In staff scheduling, a nurse manager may be trying to staff her floor in the best way for the coming week. What can happen if this is done informally, by a “seat of the pants” approach?

## Building an optimizing model

For one, the floor can end up understaffed, in which case at some point overtime becomes an issue and slip-ups — and potentially, harm to patients — due to staff tiredness are more likely. Alternatively, if the manager over-staffs her floor to be on the safe side, a greater coordination effort is needed and staff dissatisfaction can mount when sent home unexpectedly when suddenly not needed. In either case, costs incurred exceed the minimum potentially achievable — and who can afford that today?

Another undesirable effect for the manager is the feeling that one is merely grappling with complex issues, not dealing effectively with them, and all too often on the verge of being overwhelmed. This adds to the perceived borderline chaos of the work environment and, of course, reflects upon morale.

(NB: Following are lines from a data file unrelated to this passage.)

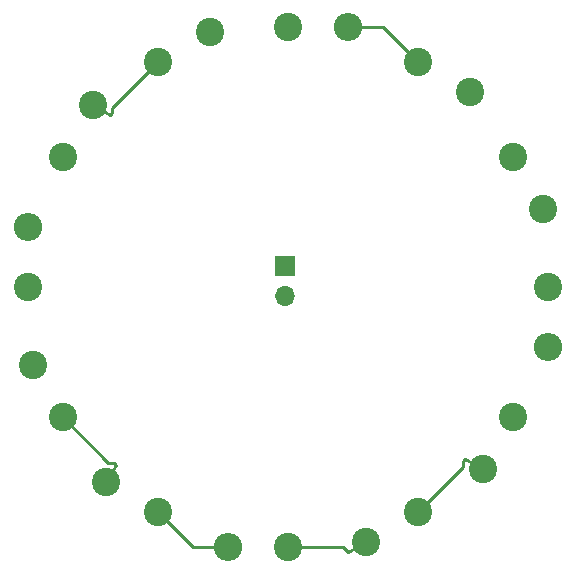
<source format=gbr>
%TF.GenerationSoftware,KiCad,Pcbnew,7.0.6*%
%TF.CreationDate,2023-07-29T18:39:12+05:30*%
%TF.ProjectId,circular_pcb_lastassignment,63697263-756c-4617-925f-7063625f6c61,rev?*%
%TF.SameCoordinates,Original*%
%TF.FileFunction,Copper,L1,Top*%
%TF.FilePolarity,Positive*%
%FSLAX46Y46*%
G04 Gerber Fmt 4.6, Leading zero omitted, Abs format (unit mm)*
G04 Created by KiCad (PCBNEW 7.0.6) date 2023-07-29 18:39:12*
%MOMM*%
%LPD*%
G01*
G04 APERTURE LIST*
G04 Aperture macros list*
%AMHorizOval*
0 Thick line with rounded ends*
0 $1 width*
0 $2 $3 position (X,Y) of the first rounded end (center of the circle)*
0 $4 $5 position (X,Y) of the second rounded end (center of the circle)*
0 Add line between two ends*
20,1,$1,$2,$3,$4,$5,0*
0 Add two circle primitives to create the rounded ends*
1,1,$1,$2,$3*
1,1,$1,$4,$5*%
G04 Aperture macros list end*
%TA.AperFunction,ComponentPad*%
%ADD10C,2.400000*%
%TD*%
%TA.AperFunction,ComponentPad*%
%ADD11HorizOval,2.400000X0.000000X0.000000X0.000000X0.000000X0*%
%TD*%
%TA.AperFunction,ComponentPad*%
%ADD12HorizOval,2.400000X0.000000X0.000000X0.000000X0.000000X0*%
%TD*%
%TA.AperFunction,ComponentPad*%
%ADD13O,2.400000X2.400000*%
%TD*%
%TA.AperFunction,ComponentPad*%
%ADD14HorizOval,2.400000X0.000000X0.000000X0.000000X0.000000X0*%
%TD*%
%TA.AperFunction,ComponentPad*%
%ADD15HorizOval,2.400000X0.000000X0.000000X0.000000X0.000000X0*%
%TD*%
%TA.AperFunction,ComponentPad*%
%ADD16HorizOval,2.400000X0.000000X0.000000X0.000000X0.000000X0*%
%TD*%
%TA.AperFunction,ComponentPad*%
%ADD17HorizOval,2.400000X0.000000X0.000000X0.000000X0.000000X0*%
%TD*%
%TA.AperFunction,ComponentPad*%
%ADD18HorizOval,2.400000X0.000000X0.000000X0.000000X0.000000X0*%
%TD*%
%TA.AperFunction,ComponentPad*%
%ADD19HorizOval,2.400000X0.000000X0.000000X0.000000X0.000000X0*%
%TD*%
%TA.AperFunction,ComponentPad*%
%ADD20R,1.700000X1.700000*%
%TD*%
%TA.AperFunction,ComponentPad*%
%ADD21O,1.700000X1.700000*%
%TD*%
%TA.AperFunction,Conductor*%
%ADD22C,0.250000*%
%TD*%
G04 APERTURE END LIST*
D10*
%TO.P,R12,1*%
%TO.N,Net-(R11-Pad2)*%
X169897000Y-103759000D03*
D11*
%TO.P,R12,2*%
%TO.N,Net-(BT1--)*%
X174296409Y-101219000D03*
%TD*%
D10*
%TO.P,R11,1*%
%TO.N,Net-(R10-Pad2)*%
X161844400Y-111811600D03*
D12*
%TO.P,R11,2*%
%TO.N,Net-(R11-Pad2)*%
X164384400Y-107412191D03*
%TD*%
D10*
%TO.P,R10,1*%
%TO.N,Net-(R10-Pad1)*%
X158897000Y-122811600D03*
D13*
%TO.P,R10,2*%
%TO.N,Net-(R10-Pad2)*%
X158897000Y-117731600D03*
%TD*%
D10*
%TO.P,R9,1*%
%TO.N,Net-(R8-Pad2)*%
X161844400Y-133811600D03*
D14*
%TO.P,R9,2*%
%TO.N,Net-(R10-Pad1)*%
X159304400Y-129412191D03*
%TD*%
D10*
%TO.P,R8,1*%
%TO.N,Net-(R7-Pad2)*%
X169897000Y-141864100D03*
D15*
%TO.P,R8,2*%
%TO.N,Net-(R8-Pad2)*%
X165497591Y-139324100D03*
%TD*%
D10*
%TO.P,R7,1*%
%TO.N,Net-(R6-Pad2)*%
X180897000Y-144811600D03*
D13*
%TO.P,R7,2*%
%TO.N,Net-(R7-Pad2)*%
X175817000Y-144811600D03*
%TD*%
D10*
%TO.P,R6,1*%
%TO.N,Net-(R5-Pad2)*%
X191897000Y-141864100D03*
D16*
%TO.P,R6,2*%
%TO.N,Net-(R6-Pad2)*%
X187497591Y-144404100D03*
%TD*%
D10*
%TO.P,R5,1*%
%TO.N,Net-(R4-Pad2)*%
X199949600Y-133811600D03*
D17*
%TO.P,R5,2*%
%TO.N,Net-(R5-Pad2)*%
X197409600Y-138211009D03*
%TD*%
D10*
%TO.P,R4,1*%
%TO.N,Net-(R3-Pad2)*%
X202897000Y-122811600D03*
D13*
%TO.P,R4,2*%
%TO.N,Net-(R4-Pad2)*%
X202897000Y-127891600D03*
%TD*%
D10*
%TO.P,R3,1*%
%TO.N,Net-(R2-Pad2)*%
X199949600Y-111811600D03*
D18*
%TO.P,R3,2*%
%TO.N,Net-(R3-Pad2)*%
X202489600Y-116211009D03*
%TD*%
D10*
%TO.P,R2,1*%
%TO.N,Net-(R1-Pad2)*%
X191897000Y-103759000D03*
D19*
%TO.P,R2,2*%
%TO.N,Net-(R2-Pad2)*%
X196296409Y-106299000D03*
%TD*%
D10*
%TO.P,R1,1*%
%TO.N,Net-(BT1-+)*%
X180897000Y-100811600D03*
D13*
%TO.P,R1,2*%
%TO.N,Net-(R1-Pad2)*%
X185977000Y-100811600D03*
%TD*%
D20*
%TO.P,BT1,1,+*%
%TO.N,Net-(BT1-+)*%
X180691500Y-121007400D03*
D21*
%TO.P,BT1,2,-*%
%TO.N,Net-(BT1--)*%
X180691500Y-123547400D03*
%TD*%
D22*
%TO.N,Net-(R11-Pad2)*%
X166023000Y-107633000D02*
X169897000Y-103759000D01*
X166023000Y-108091000D02*
X166023000Y-107633000D01*
X165853600Y-108260400D02*
X166023000Y-108091000D01*
X164384400Y-107412200D02*
X165853600Y-108260400D01*
%TO.N,Net-(R8-Pad2)*%
X165718300Y-137685500D02*
X161844400Y-133811600D01*
X166176400Y-137685500D02*
X165718300Y-137685500D01*
X166345800Y-137854900D02*
X166176400Y-137685500D01*
X165497600Y-139324100D02*
X166345800Y-137854900D01*
%TO.N,Net-(R7-Pad2)*%
X172844500Y-144811600D02*
X169897000Y-141864100D01*
X175817000Y-144811600D02*
X172844500Y-144811600D01*
%TO.N,Net-(R6-Pad2)*%
X185587700Y-144811600D02*
X180897000Y-144811600D01*
X186028400Y-145252300D02*
X185587700Y-144811600D01*
X187497600Y-144404100D02*
X186028400Y-145252300D01*
%TO.N,Net-(R5-Pad2)*%
X195771000Y-137990100D02*
X191897000Y-141864100D01*
X195771000Y-137532200D02*
X195771000Y-137990100D01*
X195940400Y-137362800D02*
X195771000Y-137532200D01*
X197409600Y-138211000D02*
X195940400Y-137362800D01*
%TO.N,Net-(R1-Pad2)*%
X188949600Y-100811600D02*
X191897000Y-103759000D01*
X185977000Y-100811600D02*
X188949600Y-100811600D01*
%TD*%
M02*

</source>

Can one do better? For the sake of argument, assume that there is a variable (but anticipated) demand for staff depending on the day of the week, and that staff need to be given two consecutive days off in a one-week period. Then, what is the minimum number of people needed for a weekly rotation? This can be answered quickly and also experimented with once a staffing model is built. Many such models exist, and the output of one is shown below. Note that the demand may not be known exactly ahead of time. Still, one can use a range of inputs and run the model under different conditions to gain an understanding of what may be the best staffing approach to follow.

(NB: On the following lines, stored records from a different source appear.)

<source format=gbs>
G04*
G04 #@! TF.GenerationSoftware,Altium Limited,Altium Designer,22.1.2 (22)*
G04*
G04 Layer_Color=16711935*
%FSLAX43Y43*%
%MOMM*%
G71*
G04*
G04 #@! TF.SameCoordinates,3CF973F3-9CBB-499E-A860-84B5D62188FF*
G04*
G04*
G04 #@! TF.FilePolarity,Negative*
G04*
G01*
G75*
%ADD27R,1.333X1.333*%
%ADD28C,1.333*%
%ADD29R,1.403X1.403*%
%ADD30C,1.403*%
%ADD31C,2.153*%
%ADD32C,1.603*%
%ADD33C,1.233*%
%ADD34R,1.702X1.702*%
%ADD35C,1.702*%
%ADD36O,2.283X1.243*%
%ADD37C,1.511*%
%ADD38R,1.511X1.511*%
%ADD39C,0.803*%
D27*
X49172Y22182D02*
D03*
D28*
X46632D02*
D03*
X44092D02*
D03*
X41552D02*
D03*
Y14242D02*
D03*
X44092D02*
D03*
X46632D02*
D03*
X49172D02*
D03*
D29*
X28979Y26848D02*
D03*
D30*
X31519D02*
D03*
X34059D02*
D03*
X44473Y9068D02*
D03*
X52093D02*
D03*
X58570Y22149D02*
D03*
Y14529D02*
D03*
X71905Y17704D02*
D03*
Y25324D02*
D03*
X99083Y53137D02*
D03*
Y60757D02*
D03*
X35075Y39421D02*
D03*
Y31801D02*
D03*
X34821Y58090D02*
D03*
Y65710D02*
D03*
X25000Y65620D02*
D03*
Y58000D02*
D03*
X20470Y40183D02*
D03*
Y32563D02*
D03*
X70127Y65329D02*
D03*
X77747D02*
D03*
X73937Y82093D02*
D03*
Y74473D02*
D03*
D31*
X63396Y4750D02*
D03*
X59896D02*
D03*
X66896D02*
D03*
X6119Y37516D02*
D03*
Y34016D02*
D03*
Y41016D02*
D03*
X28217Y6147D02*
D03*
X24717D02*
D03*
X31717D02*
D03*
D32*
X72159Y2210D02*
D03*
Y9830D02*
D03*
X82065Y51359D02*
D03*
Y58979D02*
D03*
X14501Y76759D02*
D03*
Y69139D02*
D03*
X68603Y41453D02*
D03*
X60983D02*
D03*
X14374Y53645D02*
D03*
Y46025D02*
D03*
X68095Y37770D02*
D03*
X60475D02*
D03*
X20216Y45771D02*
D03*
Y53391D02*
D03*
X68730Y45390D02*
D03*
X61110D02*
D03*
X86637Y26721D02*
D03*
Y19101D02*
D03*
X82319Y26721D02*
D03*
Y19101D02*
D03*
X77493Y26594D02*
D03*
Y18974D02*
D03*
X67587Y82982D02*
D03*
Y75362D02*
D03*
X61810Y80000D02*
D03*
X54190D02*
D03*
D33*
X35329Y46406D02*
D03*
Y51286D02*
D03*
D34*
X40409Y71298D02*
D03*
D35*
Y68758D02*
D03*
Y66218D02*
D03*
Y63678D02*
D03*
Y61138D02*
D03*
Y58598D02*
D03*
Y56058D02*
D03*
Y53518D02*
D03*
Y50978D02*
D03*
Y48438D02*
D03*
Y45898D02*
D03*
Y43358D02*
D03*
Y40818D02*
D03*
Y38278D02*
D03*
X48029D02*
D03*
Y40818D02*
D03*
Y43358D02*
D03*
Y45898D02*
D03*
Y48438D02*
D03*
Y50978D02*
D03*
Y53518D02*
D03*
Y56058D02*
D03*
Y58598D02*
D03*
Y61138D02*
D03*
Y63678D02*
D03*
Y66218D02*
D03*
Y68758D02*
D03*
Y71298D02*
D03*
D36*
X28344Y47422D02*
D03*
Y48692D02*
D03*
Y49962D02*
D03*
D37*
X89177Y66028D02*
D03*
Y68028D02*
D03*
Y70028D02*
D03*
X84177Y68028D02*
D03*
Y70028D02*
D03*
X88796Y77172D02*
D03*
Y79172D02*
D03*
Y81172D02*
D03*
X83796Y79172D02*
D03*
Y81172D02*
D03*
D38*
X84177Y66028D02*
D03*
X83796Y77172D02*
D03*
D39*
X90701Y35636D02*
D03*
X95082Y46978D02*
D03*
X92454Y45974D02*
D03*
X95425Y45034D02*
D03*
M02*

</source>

The model below is built in MS Excel, and uses the Solver add-in (Data Analysis tools). One cell, Payroll_minimum, is designated as the target cell, while cells showing how many staff start their workweek on a given day are allowed to change for the model to converge to the mentioned minimum, and others are used to express constraints (ex. staff working on a given day must be greater than the demand forecast for that day). Because this is a scheduling model, it all starts with the user inputting the expected daily staffing demand and also entering some trial values for the *decision variables* referring to how many employees begin their 5-day workweek on a specific day — say, Wednesday vs. Saturday. These trial values are changed by the model during its run. After a few hundred iterations (done in milliseconds), the model converges to the final recommended values. With the staff rotation suggested by the model, staffing is kept to an overall minimum — on certain days this minimum matches the expected demand exactly, whereas on others it is slightly higher. Coverage is ensured — those “working” are always at least as many as those “needed” on any given day — while still respecting the time-off schedule constraint. One may try to vary (technically,* relax*) the constraints and inputs to the model and explore different planning scenarios, but still get near-optimal answers.

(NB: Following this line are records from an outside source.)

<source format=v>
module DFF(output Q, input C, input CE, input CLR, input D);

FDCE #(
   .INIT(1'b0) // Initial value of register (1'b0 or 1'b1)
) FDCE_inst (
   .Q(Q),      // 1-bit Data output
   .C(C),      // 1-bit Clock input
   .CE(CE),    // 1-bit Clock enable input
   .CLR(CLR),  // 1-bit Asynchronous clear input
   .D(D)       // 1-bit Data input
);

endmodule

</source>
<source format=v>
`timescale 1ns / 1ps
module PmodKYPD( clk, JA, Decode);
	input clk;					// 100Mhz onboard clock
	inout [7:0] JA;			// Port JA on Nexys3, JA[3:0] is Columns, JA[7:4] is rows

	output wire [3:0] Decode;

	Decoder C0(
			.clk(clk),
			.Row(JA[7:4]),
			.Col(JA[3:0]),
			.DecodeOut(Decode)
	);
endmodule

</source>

This linear optimizing model is an example of *integer programming. *It is harder to solve for than a similar problem where non-integer values are allowed for a solution. Here, all values arrived at must be positive integers. If fractional FTEs were allowed (i.e. with 0.5 FTE meaning 1 FTE for half a day), the model would have more “wiggle room” to adjust the output, and it is likely the minimum weekly payroll would be even lower.

An optimal solution does not always exist that meets all of a problem’s requirements and constraints. This, however, would not be apparent if one did not have a model at one’s disposal to begin with. One could be trying to solve a problem — under various simultaneous constraints — to which there is no feasible solution, but not know it! Striving to meet a patient coverage requirement via an arbitrary yet insufficient number of staff while also not incurring overtime and respecting the days-off HR policy could be a non-starter for a nurse manager, but how could she prove it without a model of this sort?

To recap, the quick elimination of wasteful approaches to planning and scheduling is a benefit of having a properly designed model for analysis. Adopting the model can of course ensure that time off for everyone is respected — a well-rested staff is less likely to get careless, make mistakes, and inflict harm. Having an optimal or near-optimal workforce scheduling plan also minimizes the waste of money associated with excess resources and the additional work in managing them.

Models such as this are but the tip of the optimization iceberg.